▼▼▼

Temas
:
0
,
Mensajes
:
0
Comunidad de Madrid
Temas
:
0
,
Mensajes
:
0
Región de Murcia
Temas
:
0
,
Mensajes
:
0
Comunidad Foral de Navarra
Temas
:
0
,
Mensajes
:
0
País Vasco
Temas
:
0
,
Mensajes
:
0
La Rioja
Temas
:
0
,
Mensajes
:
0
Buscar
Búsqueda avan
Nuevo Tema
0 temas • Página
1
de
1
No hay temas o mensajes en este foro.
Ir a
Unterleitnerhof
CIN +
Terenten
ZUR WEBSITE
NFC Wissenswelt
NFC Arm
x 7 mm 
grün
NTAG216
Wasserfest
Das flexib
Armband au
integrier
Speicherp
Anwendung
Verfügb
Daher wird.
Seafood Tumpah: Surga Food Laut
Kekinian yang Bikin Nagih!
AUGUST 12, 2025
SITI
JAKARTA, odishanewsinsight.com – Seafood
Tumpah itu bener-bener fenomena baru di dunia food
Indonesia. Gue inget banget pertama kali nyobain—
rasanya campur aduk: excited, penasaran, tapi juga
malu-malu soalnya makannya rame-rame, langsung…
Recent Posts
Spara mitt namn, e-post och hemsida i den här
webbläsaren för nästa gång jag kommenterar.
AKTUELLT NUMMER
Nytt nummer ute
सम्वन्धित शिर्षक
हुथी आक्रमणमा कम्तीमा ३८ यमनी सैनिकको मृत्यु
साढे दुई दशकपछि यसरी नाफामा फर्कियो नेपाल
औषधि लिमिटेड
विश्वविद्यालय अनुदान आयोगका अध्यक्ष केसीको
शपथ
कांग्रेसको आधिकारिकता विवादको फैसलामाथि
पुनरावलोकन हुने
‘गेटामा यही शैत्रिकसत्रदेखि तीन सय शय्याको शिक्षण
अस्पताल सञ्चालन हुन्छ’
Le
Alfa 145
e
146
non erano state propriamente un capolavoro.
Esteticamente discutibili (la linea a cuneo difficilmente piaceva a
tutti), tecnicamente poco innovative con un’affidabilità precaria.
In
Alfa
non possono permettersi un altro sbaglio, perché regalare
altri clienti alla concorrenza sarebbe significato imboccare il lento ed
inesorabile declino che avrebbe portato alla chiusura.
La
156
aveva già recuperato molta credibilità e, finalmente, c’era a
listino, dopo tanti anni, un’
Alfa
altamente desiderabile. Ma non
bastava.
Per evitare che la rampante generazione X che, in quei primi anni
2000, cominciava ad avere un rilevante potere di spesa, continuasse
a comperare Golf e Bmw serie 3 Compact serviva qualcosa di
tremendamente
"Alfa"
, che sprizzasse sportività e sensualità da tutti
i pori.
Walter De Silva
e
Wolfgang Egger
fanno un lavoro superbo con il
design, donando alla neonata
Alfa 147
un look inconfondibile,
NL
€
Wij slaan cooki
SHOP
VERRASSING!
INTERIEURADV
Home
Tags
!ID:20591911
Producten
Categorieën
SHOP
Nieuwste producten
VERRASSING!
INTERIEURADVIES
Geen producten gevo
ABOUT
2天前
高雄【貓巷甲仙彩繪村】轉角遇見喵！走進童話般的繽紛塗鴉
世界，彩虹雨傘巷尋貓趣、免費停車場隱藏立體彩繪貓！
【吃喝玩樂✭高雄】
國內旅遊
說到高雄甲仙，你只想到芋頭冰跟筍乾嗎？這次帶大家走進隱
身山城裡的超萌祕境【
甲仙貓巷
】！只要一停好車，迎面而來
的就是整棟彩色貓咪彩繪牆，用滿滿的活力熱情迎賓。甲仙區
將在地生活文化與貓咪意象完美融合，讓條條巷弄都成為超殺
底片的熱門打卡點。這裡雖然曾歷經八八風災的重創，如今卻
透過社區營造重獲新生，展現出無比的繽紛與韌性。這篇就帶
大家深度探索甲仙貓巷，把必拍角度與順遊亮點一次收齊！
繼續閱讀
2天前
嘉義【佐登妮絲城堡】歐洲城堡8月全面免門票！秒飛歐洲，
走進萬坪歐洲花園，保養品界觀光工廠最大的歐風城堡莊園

▲▲▲

- **Exercise**: Format every line of text in the items above as a single numbered list, leaving out any blank lines.

- **Exercise solution**:
1. Temas
2. :
3. 0
4. ,
5. Mensajes
6. :
7. 0
8. Comunidad de Madrid
9. Temas
10. :
11. 0
12. ,
13. Mensajes
14. :
15. 0
16. Región de Murcia
17. Temas
18. :
19. 0
20. ,
21. Mensajes
22. :
23. 0
24. Comunidad Foral de Navarra
25. Temas
26. :
27. 0
28. ,
29. Mensajes
30. :
31. 0
32. País Vasco
33. Temas
34. :
35. 0
36. ,
37. Mensajes
38. :
39. 0
40. La Rioja
41. Temas
42. :
43. 0
44. ,
45. Mensajes
46. :
47. 0
48. Buscar
49. Búsqueda avan
50. Nuevo Tema
51. 0 temas • Página
52. 1
53. de
54. 1
55. No hay temas o mensajes en este foro.
56. Ir a
57. Unterleitnerhof
58. CIN +
59. Terenten
60. ZUR WEBSITE
61. NFC Wissenswelt
62. NFC Arm
63. x 7 mm 
64. grün
65. NTAG216
66. Wasserfest
67. Das flexib
68. Armband au
69. integrier
70. Speicherp
71. Anwendung
72. Verfügb
73. Daher wird.
74. Seafood Tumpah: Surga Food Laut
75. Kekinian yang Bikin Nagih!
76. AUGUST 12, 2025
77. SITI
78. JAKARTA, odishanewsinsight.com – Seafood
79. Tumpah itu bener-bener fenomena baru di dunia food
80. Indonesia. Gue inget banget pertama kali nyobain—
81. rasanya campur aduk: excited, penasaran, tapi juga
82. malu-malu soalnya makannya rame-rame, langsung…
83. Recent Posts
84. Spara mitt namn, e-post och hemsida i den här
85. webbläsaren för nästa gång jag kommenterar.
86. AKTUELLT NUMMER
87. Nytt nummer ute
88. सम्वन्धित शिर्षक
89. हुथी आक्रमणमा कम्तीमा ३८ यमनी सैनिकको मृत्यु
90. साढे दुई दशकपछि यसरी नाफामा फर्कियो नेपाल
91. औषधि लिमिटेड
92. विश्वविद्यालय अनुदान आयोगका अध्यक्ष केसीको
93. शपथ
94. कांग्रेसको आधिकारिकता विवादको फैसलामाथि
95. पुनरावलोकन हुने
96. ‘गेटामा यही शैत्रिकसत्रदेखि तीन सय शय्याको शिक्षण
97. अस्पताल सञ्चालन हुन्छ’
98. Le
99. Alfa 145
100. e
101. 146
102. non erano state propriamente un capolavoro.
103. Esteticamente discutibili (la linea a cuneo difficilmente piaceva a
104. tutti), tecnicamente poco innovative con un’affidabilità precaria.
105. In
106. Alfa
107. non possono permettersi un altro sbaglio, perché regalare
108. altri clienti alla concorrenza sarebbe significato imboccare il lento ed
109. inesorabile declino che avrebbe portato alla chiusura.
110. La
111. 156
112. aveva già recuperato molta credibilità e, finalmente, c’era a
113. listino, dopo tanti anni, un’
114. Alfa
115. altamente desiderabile. Ma non
116. bastava.
117. Per evitare che la rampante generazione X che, in quei primi anni
118. 2000, cominciava ad avere un rilevante potere di spesa, continuasse
119. a comperare Golf e Bmw serie 3 Compact serviva qualcosa di
120. tremendamente
121. "Alfa"
122. , che sprizzasse sportività e sensualità da tutti
123. i pori.
124. Walter De Silva
125. e
126. Wolfgang Egger
127. fanno un lavoro superbo con il
128. design, donando alla neonata
129. Alfa 147
130. un look inconfondibile,
131. NL
132. €
133. Wij slaan cooki
134. SHOP
135. VERRASSING!
136. INTERIEURADV
137. Home
138. Tags
139. !ID:20591911
140. Producten
141. Categorieën
142. SHOP
143. Nieuwste producten
144. VERRASSING!
145. INTERIEURADVIES
146. Geen producten gevo
147. ABOUT
148. 2天前
149. 高雄【貓巷甲仙彩繪村】轉角遇見喵！走進童話般的繽紛塗鴉
150. 世界，彩虹雨傘巷尋貓趣、免費停車場隱藏立體彩繪貓！
151. 【吃喝玩樂✭高雄】
152. 國內旅遊
153. 說到高雄甲仙，你只想到芋頭冰跟筍乾嗎？這次帶大家走進隱
154. 身山城裡的超萌祕境【
155. 甲仙貓巷
156. 】！只要一停好車，迎面而來
157. 的就是整棟彩色貓咪彩繪牆，用滿滿的活力熱情迎賓。甲仙區
158. 將在地生活文化與貓咪意象完美融合，讓條條巷弄都成為超殺
159. 底片的熱門打卡點。這裡雖然曾歷經八八風災的重創，如今卻
160. 透過社區營造重獲新生，展現出無比的繽紛與韌性。這篇就帶
161. 大家深度探索甲仙貓巷，把必拍角度與順遊亮點一次收齊！
162. 繼續閱讀
163. 2天前
164. 嘉義【佐登妮絲城堡】歐洲城堡8月全面免門票！秒飛歐洲，
165. 走進萬坪歐洲花園，保養品界觀光工廠最大的歐風城堡莊園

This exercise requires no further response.